As he freed one pin and shoved the first prong farther into the cylinder to free the next, Pittman stared frantically through the French door toward Millgate’s agonized struggle to breathe.

Pittman increased his concentration, working harder. He had worried that when he opened the door, he would trigger an alarm. But his worry had vanished when he’d noticed a security-system number pad on the wall next to the opposite entrance to the room. From his interview with the Bugmaster, Pittman remembered that owners of large homes often had their security company install several number pads throughout their homes. These pads armed and disarmed the system, and it made sense to have a pad not just at the front door but at all the principal exits from the dwelling.

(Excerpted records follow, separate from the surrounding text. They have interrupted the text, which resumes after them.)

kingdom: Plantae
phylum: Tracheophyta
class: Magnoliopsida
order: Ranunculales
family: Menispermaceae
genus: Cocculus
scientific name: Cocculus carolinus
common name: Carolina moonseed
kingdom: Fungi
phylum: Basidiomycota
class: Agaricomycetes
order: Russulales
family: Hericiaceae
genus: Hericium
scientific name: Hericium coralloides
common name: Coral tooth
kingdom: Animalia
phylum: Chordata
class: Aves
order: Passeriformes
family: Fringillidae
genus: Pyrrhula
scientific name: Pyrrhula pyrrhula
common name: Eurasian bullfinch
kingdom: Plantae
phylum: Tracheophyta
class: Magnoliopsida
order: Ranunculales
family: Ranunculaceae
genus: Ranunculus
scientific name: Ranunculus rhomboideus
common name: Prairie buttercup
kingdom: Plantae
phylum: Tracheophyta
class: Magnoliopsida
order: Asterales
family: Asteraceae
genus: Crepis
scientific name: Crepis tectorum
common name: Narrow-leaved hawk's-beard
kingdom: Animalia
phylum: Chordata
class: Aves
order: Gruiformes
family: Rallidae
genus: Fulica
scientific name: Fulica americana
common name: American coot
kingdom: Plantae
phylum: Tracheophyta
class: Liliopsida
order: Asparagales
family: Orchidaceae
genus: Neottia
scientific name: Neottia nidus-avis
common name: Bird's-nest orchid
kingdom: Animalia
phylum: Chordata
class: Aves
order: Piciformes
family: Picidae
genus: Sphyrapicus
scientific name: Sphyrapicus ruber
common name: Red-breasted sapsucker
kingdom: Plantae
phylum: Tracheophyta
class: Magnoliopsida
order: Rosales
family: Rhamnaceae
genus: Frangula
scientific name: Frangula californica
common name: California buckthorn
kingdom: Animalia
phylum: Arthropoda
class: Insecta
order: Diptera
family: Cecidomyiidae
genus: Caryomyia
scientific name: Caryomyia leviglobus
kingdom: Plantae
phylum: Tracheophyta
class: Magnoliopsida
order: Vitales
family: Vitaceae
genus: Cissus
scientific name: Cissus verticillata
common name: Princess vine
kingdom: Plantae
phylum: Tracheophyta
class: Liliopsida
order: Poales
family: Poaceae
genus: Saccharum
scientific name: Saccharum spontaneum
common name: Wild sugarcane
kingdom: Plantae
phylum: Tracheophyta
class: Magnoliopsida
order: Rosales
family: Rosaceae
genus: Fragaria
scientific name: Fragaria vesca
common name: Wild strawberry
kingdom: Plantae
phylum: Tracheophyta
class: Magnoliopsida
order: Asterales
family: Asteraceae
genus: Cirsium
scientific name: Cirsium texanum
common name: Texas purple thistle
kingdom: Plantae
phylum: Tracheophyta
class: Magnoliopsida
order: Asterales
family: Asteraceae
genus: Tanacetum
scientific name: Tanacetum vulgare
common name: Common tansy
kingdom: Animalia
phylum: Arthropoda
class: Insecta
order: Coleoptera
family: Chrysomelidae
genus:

But in this case, the security company had installed the pad in the wrong place-within view of anyone who might be trying to break in through the French doors. From Pittman’s vantage point, as he freed another pin in the cylinder of the lock, he could see that the illuminated indicator on the number pad said READY TO ARM. Because so many visitors had been coming and going, the system had not yet been activated.

Pittman felt the final pin disengage. Turning the second metal prong, he pivoted the cylinder, and the lock was released. In a rush, he turned the latch and pulled the door open.